As for the kinds of sounds I make, well definitely moaning and groaning with the odd scream of pleasure when things get particularly intense. Maybe I should get Master to record me, just to see if they are so different from the girls performing on film.
So many things that I wanted to do have become reality. The fact that Master and I are living together, that we have the time to do the things we want together is wonderful. Last weekend we attended our third CMnf – Clothed Male, naked female – event. This time I was so relaxed about everything that I had no hesitation in getting stripped off straight away. I wore nothing all afternoon other than a lovely chain harness that we bought at BBB a few weeks ago. I love the way it frames my breasts – there will definitely need to be a photo on the blog soon.
But this week I have had cause to reflect on the concept of waiting to do things ‘some day’s versus getting on and doing them now. For two years Master and I spent time working on my house and garden. I know this because over the past couple of months numerous posts have reappeared on Facebook. Repairing the shed, painting fences, decluttering, painting walls. The same with women, for a long time I knew I had had enough but that moving house and giving up work would have to happen around the same time.
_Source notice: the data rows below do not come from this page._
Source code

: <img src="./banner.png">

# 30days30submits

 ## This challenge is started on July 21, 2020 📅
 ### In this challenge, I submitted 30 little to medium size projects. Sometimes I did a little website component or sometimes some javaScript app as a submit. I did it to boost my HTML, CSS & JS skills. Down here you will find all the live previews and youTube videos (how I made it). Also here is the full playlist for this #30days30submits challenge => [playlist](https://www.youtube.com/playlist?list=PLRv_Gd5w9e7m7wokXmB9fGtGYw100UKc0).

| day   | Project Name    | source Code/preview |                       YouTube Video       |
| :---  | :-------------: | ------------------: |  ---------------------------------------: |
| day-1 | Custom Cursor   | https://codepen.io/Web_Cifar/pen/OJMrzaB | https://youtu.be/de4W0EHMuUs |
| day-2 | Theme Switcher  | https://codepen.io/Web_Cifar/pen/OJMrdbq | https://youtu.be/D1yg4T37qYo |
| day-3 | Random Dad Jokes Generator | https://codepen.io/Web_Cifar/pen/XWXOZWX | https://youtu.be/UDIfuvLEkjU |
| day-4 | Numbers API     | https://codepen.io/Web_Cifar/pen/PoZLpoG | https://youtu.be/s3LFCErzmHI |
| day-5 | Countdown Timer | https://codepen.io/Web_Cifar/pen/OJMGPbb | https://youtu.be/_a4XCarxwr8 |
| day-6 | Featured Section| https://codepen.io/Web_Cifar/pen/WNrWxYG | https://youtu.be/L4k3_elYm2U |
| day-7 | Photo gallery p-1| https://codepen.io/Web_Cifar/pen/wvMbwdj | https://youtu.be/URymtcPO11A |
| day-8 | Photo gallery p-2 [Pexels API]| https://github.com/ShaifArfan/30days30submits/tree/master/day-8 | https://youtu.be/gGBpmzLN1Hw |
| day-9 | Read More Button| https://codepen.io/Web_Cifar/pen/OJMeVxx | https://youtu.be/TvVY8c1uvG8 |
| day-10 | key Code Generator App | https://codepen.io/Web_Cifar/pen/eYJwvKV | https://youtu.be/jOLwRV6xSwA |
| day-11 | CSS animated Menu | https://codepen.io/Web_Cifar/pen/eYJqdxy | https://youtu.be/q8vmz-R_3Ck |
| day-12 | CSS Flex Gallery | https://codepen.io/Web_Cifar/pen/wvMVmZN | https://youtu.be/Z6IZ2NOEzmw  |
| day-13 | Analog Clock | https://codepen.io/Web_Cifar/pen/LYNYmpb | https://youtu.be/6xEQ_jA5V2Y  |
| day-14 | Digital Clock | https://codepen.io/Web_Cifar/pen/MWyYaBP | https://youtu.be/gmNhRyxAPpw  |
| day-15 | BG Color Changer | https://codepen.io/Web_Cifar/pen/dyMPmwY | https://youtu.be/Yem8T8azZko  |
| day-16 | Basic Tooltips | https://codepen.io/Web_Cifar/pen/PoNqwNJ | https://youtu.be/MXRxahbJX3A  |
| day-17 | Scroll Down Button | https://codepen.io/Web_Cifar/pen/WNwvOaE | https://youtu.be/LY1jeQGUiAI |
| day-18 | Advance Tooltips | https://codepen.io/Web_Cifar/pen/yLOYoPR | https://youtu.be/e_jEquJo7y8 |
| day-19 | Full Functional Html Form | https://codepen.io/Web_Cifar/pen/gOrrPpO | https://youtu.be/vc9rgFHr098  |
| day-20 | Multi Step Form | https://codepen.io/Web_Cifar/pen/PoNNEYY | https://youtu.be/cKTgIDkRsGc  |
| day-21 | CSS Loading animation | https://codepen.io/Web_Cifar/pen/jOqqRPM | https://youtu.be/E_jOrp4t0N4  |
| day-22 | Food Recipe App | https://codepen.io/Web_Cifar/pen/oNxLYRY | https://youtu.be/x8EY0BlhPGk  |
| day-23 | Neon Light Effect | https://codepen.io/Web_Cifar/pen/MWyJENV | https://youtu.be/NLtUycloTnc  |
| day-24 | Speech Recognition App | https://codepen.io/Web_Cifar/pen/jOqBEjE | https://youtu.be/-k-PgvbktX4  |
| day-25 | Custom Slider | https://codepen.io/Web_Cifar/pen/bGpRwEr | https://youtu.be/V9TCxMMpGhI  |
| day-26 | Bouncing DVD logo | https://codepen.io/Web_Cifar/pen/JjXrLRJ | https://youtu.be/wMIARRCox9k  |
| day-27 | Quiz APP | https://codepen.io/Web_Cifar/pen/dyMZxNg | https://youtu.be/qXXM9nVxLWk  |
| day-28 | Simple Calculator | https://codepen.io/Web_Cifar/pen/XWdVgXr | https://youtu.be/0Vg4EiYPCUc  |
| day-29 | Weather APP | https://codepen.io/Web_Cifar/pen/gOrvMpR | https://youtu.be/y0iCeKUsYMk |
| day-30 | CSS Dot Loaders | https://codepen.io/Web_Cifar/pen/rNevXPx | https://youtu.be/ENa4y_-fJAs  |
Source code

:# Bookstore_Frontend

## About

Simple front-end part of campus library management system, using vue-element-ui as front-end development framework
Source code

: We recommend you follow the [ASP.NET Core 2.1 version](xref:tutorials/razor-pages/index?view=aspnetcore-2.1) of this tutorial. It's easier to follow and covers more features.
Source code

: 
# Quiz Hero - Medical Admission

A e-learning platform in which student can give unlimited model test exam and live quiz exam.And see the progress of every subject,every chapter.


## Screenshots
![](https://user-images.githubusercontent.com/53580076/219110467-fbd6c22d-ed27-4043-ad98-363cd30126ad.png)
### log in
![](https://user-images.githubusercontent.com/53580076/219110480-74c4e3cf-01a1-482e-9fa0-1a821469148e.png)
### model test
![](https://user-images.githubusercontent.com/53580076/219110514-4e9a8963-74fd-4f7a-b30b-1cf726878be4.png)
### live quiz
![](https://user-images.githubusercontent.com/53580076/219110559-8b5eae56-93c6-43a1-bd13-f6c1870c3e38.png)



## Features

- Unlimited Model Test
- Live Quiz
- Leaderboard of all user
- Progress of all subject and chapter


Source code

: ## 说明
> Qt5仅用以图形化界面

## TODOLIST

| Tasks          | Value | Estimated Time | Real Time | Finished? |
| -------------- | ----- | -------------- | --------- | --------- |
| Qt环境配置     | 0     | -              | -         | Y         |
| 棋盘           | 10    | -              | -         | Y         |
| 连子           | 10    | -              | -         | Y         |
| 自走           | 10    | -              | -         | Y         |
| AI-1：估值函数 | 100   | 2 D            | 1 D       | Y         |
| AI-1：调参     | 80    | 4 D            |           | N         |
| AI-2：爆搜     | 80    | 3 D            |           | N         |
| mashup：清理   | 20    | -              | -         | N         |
Those things have now happened and our time is our own. Now we can plan for new dreams, a new some day. Well hopefully yes. But as I lay on a doctor’s couch on Tuesday having a lump in my breast biopsied, I did consider that perhaps we should now just do what we want when we want to. My dream of having more time to myself didn’t involve breast cancer treatment, and maybe it wont come to that. I will know next week.
I now wonder about the 2 years of procrastination, of doing things right for my ex. I wonder if I should have been harder faced and concentrated more on what we needed for us. There is no turning back, butmaybe a realisation that thinking you’ll do things some day is the wrong approach. If you can, do it now.